⟨

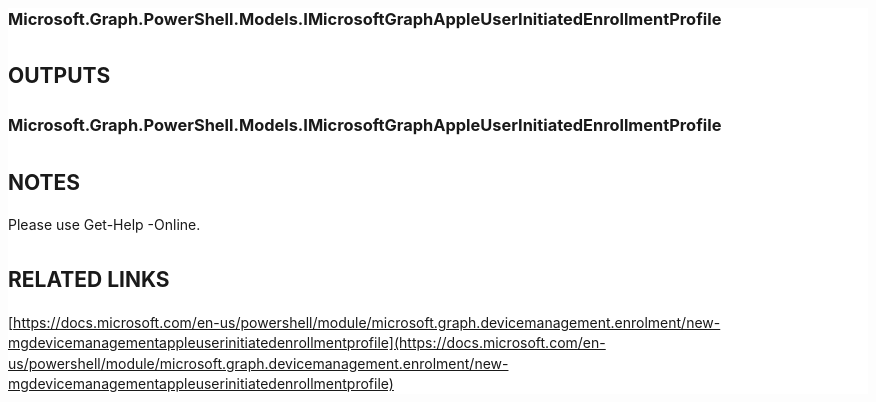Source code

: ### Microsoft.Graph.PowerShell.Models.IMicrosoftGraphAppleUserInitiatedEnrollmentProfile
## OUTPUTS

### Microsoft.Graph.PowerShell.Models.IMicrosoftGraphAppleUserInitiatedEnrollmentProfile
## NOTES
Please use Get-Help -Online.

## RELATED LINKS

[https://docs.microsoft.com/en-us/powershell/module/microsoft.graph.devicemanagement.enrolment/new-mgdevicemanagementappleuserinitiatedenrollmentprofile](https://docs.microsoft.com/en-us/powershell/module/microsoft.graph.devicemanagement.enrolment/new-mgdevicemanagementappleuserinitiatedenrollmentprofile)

⟩
⟨

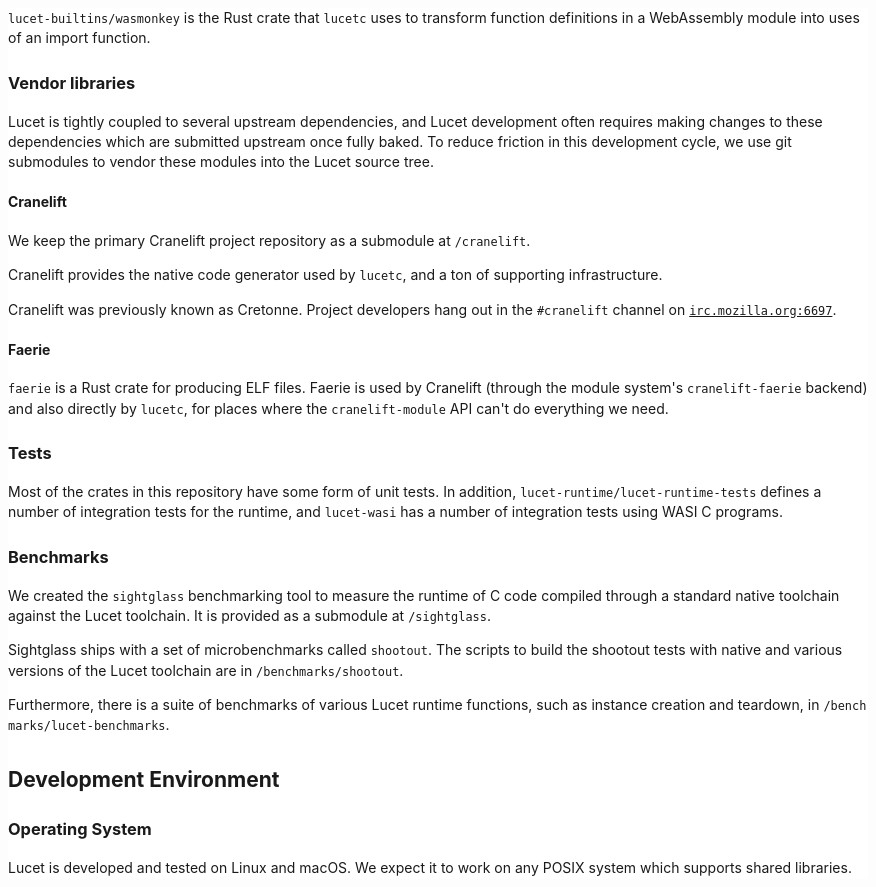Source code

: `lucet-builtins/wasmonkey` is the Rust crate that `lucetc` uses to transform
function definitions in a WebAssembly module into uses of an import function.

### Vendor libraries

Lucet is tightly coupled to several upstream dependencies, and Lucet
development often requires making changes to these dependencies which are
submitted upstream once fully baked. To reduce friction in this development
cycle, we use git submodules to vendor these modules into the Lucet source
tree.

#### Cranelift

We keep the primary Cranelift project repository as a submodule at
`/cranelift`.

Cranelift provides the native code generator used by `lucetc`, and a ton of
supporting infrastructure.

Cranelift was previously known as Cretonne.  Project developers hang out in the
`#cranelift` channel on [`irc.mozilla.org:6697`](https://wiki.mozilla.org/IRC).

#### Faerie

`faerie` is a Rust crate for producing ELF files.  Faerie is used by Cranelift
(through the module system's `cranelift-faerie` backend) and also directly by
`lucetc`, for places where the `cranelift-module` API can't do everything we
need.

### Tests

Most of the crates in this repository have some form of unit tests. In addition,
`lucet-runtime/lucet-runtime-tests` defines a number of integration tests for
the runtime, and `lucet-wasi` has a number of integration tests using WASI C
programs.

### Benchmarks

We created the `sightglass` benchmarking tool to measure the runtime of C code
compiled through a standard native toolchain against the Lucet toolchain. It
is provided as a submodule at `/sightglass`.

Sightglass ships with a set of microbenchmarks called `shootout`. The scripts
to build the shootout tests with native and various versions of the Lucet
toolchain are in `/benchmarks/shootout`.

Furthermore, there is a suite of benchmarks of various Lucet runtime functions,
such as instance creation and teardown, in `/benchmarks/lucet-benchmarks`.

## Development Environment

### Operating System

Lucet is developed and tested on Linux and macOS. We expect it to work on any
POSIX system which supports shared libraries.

⟩

__Exercise objective__
Return the lines from the one containing "### Benchmarks" through the one containing "is provided as", unchanged.

__Task result__
### Benchmarks

We created the `sightglass` benchmarking tool to measure the runtime of C code
compiled through a standard native toolchain against the Lucet toolchain. It
is provided as a submodule at `/sightglass`.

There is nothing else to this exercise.